Rates are similar in the U.S., where in 2012 nearly 91 per cent of children had received at least one dose of measles vaccine.
Both countries have pockets of unvaccinated children. When those pockets are small — a few kids in a school full of vaccinated children — a case of measles brought back from a country where the virus circulates won’t trigger a big outbreak because there are few unprotected kids to infect.
But when there are more unvaccinated children — or adults — transmission can go on for weeks, as it has in the Fraser Valley outbreak.
Still, De Serres says Canada does not have more vaccine opponents than the U.S. does, and both countries have religious groups that oppose vaccination.
So if the circumstances are roughly the same, is the response what makes the difference?
A 2008 outbreak in San Diego, Calif., is a good illustration of the lengths to which public health officials in the United States go to contain measles when the virus makes an incursion.
Dr. Jane Seward is the top measles expert at the U.S. Centers for Disease Control in Atlanta. She says the response to measles across the United States is swift and robust.

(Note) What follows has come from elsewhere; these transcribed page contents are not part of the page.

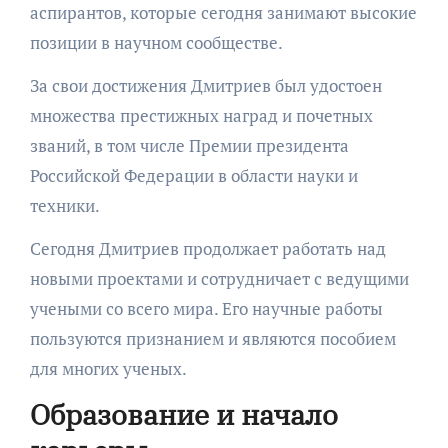
аспирантов, которые сегодня занимают высокие
позиции в научном сообществе.
За свои достижения Дмитриев был удостоен
множества престижных наград и почетных
званий, в том числе Премии президента
Российской Федерации в области науки и
техники.
Сегодня Дмитриев продолжает работать над
новыми проектами и сотрудничает с ведущими
учеными со всего мира. Его научные работы
пользуются признанием и являются пособием
для многих ученых.
Образование и начало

“Even one case in the United States is considered an ‘outbreak.’ Although our outbreak definition is three or more cases, with even a single case our surveillance guidelines are for states to very, very rapidly report that case,” she says.
“Even a suspected case before confirmation, it needs to be reported to the CDC within 24 hours. And then the case needs to be investigated and all the people who were in contact with that case need to be assessed for evidence of immunity and offered vaccine or immune globulin” — a serum of antibodies — “as appropriate if they don’t have evidence of immunity.”
People who are sick are told to isolate themselves. People who are exposed but don’t yet have symptoms are told to quarantine themselves. People who don’t voluntarily comply are sometimes hit with court orders to do so, such as in a 2004 measles outbreak in Iowa.
This aggressive approach is not cheap. A study by CDC scientists published in the journal Vaccine reported that 16 measles outbreaks in the U.S. in 2011 cost taxpayers between US$2.7 million and US$5.3 million.
Canadian public health authorities have essentially the same tools at their disposal but may not employ them as rigorously as their American counterparts.
Dr. Lisa Mu, medical officer of health with the Fraser Health Authority, says the B.C. Public Health Act gives public health workers broad powers, but authorities prefer not to use them if they don’t have to. Fraser Health tries to take a collaborative approach, Mu says.
“We want to maintain our healthy relationships with the public, and not be seen as enforcers,” she says.
In the ongoing outbreak there — which has placed a huge burden on the public health staff who too have traced contacts of cases — Mu says most people who have been asked to go into isolation or quarantine have obliged. But health authorities have received reports some people who should be home have continued to move about the community, behaviour that could potentially expose others to measles.
Fraser Health has not taken action. Mu says the decision comes down to how high the risk is and how certain it is that the behaviour will threaten others.
“When we have possibly hundreds of people who are being requested to remain at home because they may have come in contact with somebody who may have had measles, or they were in contact with somebody who may have had measles, the risk there is not grave enough, the certainty is not there for us to exercise those kinds of limitations on somebody’s personal freedoms,” she says.
“So to date we have not enforced any kind of isolation orders or quarantine orders.”
The school that is at the heart of the outbreak was closed for an extended spring break, she says. It has now reopened.